[Collected data]
● ● ●
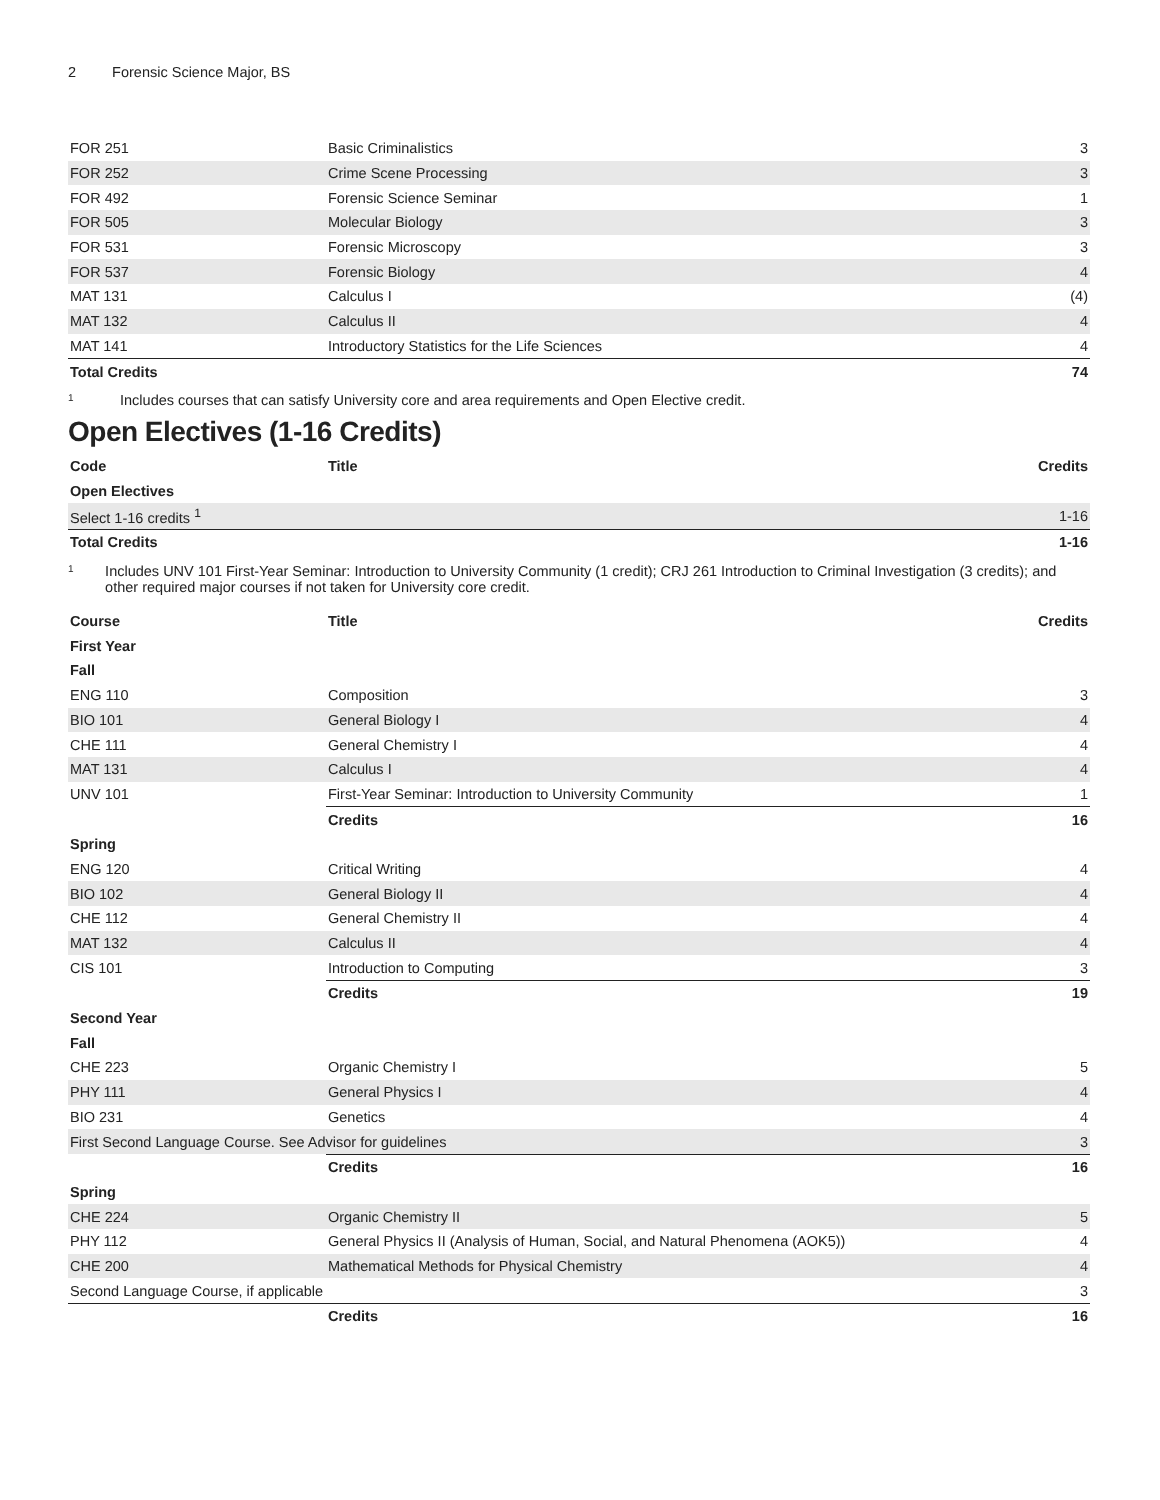2 Forensic Science Major, BS
| FOR 251 | Basic Criminalistics | 3 |
| FOR 252 | Crime Scene Processing | 3 |
| FOR 492 | Forensic Science Seminar | 1 |
| FOR 505 | Molecular Biology | 3 |
| FOR 531 | Forensic Microscopy | 3 |
| FOR 537 | Forensic Biology | 4 |
| MAT 131 | Calculus I | (4) |
| MAT 132 | Calculus II | 4 |
| MAT 141 | Introductory Statistics for the Life Sciences | 4 |
| Total Credits | | 74 |
<sup>1</sup>
Includes courses that can satisfy University core and area requirements and Open Elective credit.
Open Electives (1-16 Credits)
| Code | Title | Credits |
| --- | --- | --- |
| Open Electives | | |
| Select 1-16 credits <sup>1</sup> | | 1-16 |
| Total Credits | | 1-16 |
<sup>1</sup>
Includes UNV 101 First-Year Seminar: Introduction to University Community (1 credit); CRJ 261 Introduction to Criminal Investigation (3 credits); and other required major courses if not taken for University core credit.
| Course | Title | Credits |
| --- | --- | --- |
| First Year | | |
| Fall | | |
| ENG 110 | Composition | 3 |
| BIO 101 | General Biology I | 4 |
| CHE 111 | General Chemistry I | 4 |
| MAT 131 | Calculus I | 4 |
| UNV 101 | First-Year Seminar: Introduction to University Community | 1 |
| | Credits | 16 |
| Spring | | |
| ENG 120 | Critical Writing | 4 |
| BIO 102 | General Biology II | 4 |
| CHE 112 | General Chemistry II | 4 |
| MAT 132 | Calculus II | 4 |
| CIS 101 | Introduction to Computing | 3 |
| | Credits | 19 |
| Second Year | | |
| Fall | | |
| CHE 223 | Organic Chemistry I | 5 |
| PHY 111 | General Physics I | 4 |
| BIO 231 | Genetics | 4 |
| First Second Language Course. See Advisor for guidelines | | 3 |
| | Credits | 16 |
| Spring | | |
| CHE 224 | Organic Chemistry II | 5 |
| PHY 112 | General Physics II (Analysis of Human, Social, and Natural Phenomena (AOK5)) | 4 |
| CHE 200 | Mathematical Methods for Physical Chemistry | 4 |
| Second Language Course, if applicable | | 3 |
| | Credits | 16 |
● ● ●
Assignment – Count the lines above with the string "core"; report only that figure.

Task result – 2